Ce n’est plus de l’audace, c’est du culot, encore du culot, toujours du culot. Les gouvernements européens, même les plus proches de l’Ukraine comme la Pologne ou l’Angleterre, ont tous fait savoir qu’il n’était pas question d’entrer dans un tel processus. Ils ont fait connaître leur indignation. Peu importe pour Macron qui se trouve contrarié et même ridiculisé. Le gamin immature poursuit sa course folle. Le problème est qu’ayant réussi à mettre la main sur l’État français et, par ce biais, croit-il, comme il l’a signifié dans ses grands discours, en particulier en Sorbonne et à Davos, sur l’Europe et même sur une sorte de gouvernance mondiale, il se juge habilité à trancher de tout, à poursuivre ce qu’il considère comme son œuvre, à tout faire pour abattre l’hydre réactionnaire aux têtes sans cesse renaissantes, qualifiée par ses soins de fasciste, à s’établir comme le juge suprême du Bien et du Mal, en portant ses perspectives personnelles au-delà des prochaines élections européennes du mois de juin et au-delà même des élections présidentielles de 2027.
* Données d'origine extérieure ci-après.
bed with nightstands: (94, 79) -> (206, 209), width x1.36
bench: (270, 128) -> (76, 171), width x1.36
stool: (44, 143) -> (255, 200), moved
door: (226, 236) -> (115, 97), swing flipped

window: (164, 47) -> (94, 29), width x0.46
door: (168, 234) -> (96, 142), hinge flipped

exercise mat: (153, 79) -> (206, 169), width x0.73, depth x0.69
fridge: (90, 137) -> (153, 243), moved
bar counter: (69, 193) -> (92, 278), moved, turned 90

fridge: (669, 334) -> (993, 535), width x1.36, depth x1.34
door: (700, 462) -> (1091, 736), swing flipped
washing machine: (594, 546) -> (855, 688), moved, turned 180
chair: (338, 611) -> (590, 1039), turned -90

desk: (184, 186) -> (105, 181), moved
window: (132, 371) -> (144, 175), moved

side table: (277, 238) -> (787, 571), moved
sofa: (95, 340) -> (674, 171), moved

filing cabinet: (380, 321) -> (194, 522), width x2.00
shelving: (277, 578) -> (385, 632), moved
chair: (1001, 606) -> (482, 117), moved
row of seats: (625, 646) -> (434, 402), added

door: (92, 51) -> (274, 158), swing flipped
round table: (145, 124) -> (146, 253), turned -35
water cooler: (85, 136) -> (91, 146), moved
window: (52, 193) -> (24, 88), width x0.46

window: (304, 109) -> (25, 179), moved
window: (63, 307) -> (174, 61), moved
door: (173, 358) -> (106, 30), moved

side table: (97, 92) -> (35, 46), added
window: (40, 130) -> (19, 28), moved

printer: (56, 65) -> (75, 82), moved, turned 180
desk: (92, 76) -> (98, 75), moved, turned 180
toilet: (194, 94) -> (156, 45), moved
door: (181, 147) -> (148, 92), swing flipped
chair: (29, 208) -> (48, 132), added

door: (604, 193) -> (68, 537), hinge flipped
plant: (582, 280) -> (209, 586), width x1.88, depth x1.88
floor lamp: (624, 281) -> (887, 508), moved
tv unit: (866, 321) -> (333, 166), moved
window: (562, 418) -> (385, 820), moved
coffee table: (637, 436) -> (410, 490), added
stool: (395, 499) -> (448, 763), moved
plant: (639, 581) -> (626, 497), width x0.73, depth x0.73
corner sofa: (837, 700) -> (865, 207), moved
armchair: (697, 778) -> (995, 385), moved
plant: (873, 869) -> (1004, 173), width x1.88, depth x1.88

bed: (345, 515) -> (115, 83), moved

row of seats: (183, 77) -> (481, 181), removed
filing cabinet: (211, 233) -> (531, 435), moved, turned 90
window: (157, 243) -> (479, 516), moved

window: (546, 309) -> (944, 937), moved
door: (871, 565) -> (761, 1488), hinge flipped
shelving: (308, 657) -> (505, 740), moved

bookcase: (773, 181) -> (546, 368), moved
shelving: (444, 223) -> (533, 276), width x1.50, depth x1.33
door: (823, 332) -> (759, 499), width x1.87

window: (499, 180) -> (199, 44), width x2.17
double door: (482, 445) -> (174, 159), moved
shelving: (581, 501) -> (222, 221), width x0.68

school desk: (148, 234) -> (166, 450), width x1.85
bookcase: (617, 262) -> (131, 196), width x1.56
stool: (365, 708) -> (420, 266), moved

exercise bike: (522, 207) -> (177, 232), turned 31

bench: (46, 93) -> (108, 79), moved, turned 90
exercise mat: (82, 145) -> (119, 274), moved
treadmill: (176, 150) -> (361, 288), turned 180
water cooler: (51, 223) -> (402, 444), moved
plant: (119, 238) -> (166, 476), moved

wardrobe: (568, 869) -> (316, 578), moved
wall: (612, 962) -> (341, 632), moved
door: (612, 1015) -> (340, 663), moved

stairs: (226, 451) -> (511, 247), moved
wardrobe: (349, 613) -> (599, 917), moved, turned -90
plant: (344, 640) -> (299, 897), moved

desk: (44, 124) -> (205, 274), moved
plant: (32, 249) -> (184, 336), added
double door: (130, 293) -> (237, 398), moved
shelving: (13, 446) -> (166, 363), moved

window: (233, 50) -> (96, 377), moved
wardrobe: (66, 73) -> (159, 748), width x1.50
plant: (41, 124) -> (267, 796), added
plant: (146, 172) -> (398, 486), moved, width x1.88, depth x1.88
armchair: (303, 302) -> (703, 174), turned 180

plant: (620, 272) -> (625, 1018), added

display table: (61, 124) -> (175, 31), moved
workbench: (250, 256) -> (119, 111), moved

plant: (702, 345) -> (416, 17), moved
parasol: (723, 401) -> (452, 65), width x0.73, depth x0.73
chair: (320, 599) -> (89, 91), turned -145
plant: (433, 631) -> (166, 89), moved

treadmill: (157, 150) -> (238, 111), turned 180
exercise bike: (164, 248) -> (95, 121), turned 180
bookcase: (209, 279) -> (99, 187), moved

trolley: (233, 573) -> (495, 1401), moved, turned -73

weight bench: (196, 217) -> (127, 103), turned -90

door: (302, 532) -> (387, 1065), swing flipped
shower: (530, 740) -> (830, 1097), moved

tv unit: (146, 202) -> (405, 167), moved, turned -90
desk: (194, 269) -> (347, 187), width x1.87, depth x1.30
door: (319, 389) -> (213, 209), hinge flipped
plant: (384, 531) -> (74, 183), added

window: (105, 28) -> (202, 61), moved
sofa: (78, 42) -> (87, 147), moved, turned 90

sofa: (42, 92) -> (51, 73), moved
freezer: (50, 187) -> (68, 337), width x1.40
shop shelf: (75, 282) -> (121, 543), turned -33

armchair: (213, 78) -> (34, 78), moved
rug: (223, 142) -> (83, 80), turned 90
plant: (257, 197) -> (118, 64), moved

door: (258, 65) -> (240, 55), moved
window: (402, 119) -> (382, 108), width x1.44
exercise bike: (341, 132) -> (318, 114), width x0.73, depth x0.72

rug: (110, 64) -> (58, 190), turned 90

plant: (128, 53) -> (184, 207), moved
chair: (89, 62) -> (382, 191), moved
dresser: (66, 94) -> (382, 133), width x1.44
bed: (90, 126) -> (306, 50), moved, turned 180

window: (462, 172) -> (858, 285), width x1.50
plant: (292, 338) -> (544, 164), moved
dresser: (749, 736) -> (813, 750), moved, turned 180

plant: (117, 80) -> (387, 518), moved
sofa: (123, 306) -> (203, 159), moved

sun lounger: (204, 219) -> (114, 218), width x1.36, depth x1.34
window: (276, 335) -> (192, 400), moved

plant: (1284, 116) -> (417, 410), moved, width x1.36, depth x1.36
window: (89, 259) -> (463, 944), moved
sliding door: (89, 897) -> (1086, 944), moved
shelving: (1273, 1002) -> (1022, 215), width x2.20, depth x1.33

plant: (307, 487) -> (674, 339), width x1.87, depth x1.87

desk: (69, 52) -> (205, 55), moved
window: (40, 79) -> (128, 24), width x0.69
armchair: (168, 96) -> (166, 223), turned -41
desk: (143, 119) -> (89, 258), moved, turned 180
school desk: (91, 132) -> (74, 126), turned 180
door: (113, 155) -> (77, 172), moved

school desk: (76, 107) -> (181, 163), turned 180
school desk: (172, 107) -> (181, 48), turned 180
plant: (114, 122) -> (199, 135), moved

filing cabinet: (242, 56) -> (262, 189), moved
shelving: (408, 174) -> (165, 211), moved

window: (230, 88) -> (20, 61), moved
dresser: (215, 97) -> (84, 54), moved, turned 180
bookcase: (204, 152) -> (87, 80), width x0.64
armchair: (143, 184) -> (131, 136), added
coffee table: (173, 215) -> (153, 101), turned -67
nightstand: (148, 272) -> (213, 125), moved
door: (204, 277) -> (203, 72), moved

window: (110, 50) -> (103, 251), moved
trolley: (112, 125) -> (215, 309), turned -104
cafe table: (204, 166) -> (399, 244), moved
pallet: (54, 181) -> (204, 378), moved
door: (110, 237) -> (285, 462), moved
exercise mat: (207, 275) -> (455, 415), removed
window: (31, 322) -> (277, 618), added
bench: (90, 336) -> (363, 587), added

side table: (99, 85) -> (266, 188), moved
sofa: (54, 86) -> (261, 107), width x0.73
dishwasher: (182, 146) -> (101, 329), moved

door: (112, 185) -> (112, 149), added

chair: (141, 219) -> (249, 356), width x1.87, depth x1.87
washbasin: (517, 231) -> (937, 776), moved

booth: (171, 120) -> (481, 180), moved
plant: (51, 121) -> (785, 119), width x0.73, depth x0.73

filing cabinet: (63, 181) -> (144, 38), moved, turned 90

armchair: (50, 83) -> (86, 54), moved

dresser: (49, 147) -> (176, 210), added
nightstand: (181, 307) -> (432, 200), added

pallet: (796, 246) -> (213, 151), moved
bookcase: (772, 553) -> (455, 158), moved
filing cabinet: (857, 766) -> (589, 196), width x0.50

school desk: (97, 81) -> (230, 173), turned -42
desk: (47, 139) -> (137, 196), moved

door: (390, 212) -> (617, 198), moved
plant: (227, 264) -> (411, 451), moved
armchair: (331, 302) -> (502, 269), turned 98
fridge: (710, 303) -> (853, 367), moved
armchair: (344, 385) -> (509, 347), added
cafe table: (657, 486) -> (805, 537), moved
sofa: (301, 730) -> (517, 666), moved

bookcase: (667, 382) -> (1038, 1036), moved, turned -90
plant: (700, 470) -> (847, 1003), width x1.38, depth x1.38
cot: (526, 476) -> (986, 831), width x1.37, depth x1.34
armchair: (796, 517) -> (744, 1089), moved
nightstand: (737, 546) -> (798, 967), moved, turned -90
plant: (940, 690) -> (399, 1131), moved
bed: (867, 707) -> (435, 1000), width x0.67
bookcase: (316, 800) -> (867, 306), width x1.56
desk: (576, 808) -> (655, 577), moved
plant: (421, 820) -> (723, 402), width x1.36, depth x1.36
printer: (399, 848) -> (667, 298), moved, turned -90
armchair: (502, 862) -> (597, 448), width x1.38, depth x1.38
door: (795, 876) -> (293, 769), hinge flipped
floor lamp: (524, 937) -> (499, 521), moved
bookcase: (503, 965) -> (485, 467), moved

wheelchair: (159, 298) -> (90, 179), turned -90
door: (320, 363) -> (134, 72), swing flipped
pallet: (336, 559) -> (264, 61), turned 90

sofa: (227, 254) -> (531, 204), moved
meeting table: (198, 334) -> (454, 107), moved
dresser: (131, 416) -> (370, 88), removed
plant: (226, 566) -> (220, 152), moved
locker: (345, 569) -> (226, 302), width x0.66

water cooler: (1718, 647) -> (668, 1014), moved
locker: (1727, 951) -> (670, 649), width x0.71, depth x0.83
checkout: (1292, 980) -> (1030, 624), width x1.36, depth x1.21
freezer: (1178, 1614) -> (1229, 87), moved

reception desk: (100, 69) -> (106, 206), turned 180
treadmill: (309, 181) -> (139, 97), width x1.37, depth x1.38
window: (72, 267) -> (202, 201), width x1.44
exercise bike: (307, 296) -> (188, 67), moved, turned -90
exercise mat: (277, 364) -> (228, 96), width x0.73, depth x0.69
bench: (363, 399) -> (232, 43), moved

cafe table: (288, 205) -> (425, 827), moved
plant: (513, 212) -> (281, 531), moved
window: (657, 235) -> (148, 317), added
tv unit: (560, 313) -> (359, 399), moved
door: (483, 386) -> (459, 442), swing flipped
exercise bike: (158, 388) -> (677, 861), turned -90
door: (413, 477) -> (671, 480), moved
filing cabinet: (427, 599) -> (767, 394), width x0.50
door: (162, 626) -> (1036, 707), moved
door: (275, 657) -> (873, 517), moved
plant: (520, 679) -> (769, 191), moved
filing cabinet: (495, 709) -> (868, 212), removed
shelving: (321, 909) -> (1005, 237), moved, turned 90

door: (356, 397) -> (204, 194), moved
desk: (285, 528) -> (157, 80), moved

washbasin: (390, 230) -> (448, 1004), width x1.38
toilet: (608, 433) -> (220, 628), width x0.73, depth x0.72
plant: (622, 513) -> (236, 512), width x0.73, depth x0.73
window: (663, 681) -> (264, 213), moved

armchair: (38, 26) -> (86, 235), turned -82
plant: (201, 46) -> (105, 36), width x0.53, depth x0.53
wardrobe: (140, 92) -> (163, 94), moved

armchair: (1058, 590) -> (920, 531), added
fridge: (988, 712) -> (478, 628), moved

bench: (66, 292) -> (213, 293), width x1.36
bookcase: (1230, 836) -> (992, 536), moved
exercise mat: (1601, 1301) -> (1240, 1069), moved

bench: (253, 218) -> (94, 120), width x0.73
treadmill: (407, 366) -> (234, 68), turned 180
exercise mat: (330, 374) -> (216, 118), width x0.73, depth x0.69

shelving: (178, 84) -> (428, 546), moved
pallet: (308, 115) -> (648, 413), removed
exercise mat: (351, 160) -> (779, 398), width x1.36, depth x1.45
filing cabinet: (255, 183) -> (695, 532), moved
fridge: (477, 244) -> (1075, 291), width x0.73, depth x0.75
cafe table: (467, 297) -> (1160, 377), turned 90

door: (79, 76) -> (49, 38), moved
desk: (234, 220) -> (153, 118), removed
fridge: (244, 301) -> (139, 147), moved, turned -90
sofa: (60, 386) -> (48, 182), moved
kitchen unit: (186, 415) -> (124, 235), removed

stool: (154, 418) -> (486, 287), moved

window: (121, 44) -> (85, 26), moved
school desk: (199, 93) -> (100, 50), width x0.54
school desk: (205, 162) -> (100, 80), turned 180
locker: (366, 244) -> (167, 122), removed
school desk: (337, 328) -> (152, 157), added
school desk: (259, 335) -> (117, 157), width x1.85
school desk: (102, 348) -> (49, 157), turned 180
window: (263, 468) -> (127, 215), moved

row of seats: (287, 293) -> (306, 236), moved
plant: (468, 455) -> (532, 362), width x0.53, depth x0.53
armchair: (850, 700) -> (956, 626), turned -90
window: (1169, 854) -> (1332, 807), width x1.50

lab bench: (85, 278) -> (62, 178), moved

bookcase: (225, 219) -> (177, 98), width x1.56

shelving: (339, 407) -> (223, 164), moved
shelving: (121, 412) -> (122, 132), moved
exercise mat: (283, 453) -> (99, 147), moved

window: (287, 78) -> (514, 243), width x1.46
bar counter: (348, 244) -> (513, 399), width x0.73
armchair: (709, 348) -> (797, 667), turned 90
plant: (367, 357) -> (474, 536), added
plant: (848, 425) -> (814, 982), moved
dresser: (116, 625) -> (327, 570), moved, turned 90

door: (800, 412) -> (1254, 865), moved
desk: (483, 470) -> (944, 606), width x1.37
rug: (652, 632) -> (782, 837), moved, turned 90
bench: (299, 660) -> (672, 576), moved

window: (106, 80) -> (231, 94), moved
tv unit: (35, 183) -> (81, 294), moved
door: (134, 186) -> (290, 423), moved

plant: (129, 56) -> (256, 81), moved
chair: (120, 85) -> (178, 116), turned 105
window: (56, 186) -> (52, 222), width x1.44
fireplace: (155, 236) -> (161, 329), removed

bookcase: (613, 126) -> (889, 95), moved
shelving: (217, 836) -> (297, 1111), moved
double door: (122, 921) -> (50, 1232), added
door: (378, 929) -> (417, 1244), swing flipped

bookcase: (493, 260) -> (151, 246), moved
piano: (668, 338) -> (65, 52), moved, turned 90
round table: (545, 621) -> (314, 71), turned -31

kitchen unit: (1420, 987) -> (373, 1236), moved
L’avenir qu’il envisage ne saurait être heurté ni bouleversé par ces échéances. Donc il anticipe et se donne le droit de créer des situations irréversibles. Il est pressé et n’hésitera pas à passer outre toutes les oppositions, aussi bien sur le plan intérieur que sur le plan extérieur. C’est toute sa stratégie et qui explique tout. D’où cette volonté abrupte toujours en éveil qui se moque des contradictions, pourvu que sa détermination réussisse à franchir les obstacles ; d’où ce dessein implacable d’instrumentaliser tous les éléments de pouvoir en France, en Europe, pour façonner au plus vite cette réalité nouvelle dont il rêve, toujours quelque peu confuse, comme chez tous les paranoïaques et comme il se doit dans ce genre de vision, sur laquelle il pense à rebondir demain et après-demain. Il n’y a pas à s’étonner de discerner dans ces traits de plus en plus accentués le portrait du Dictateur, tel que l’a peint Chaplin dans son fameux film. Il s’offusquerait, comme sa macronie, d’une telle représentation. Et pourtant s’il croit malin de dénoncer le fascisme et de rejouer les scénarios des années 1930, il devrait se regarder dans le miroir ridicule de sa suffisance, de son outrecuidance, de son ambition démesurée pour saisir à quel point il se configure de plus en plus au modèle qu’il prétend proscrire.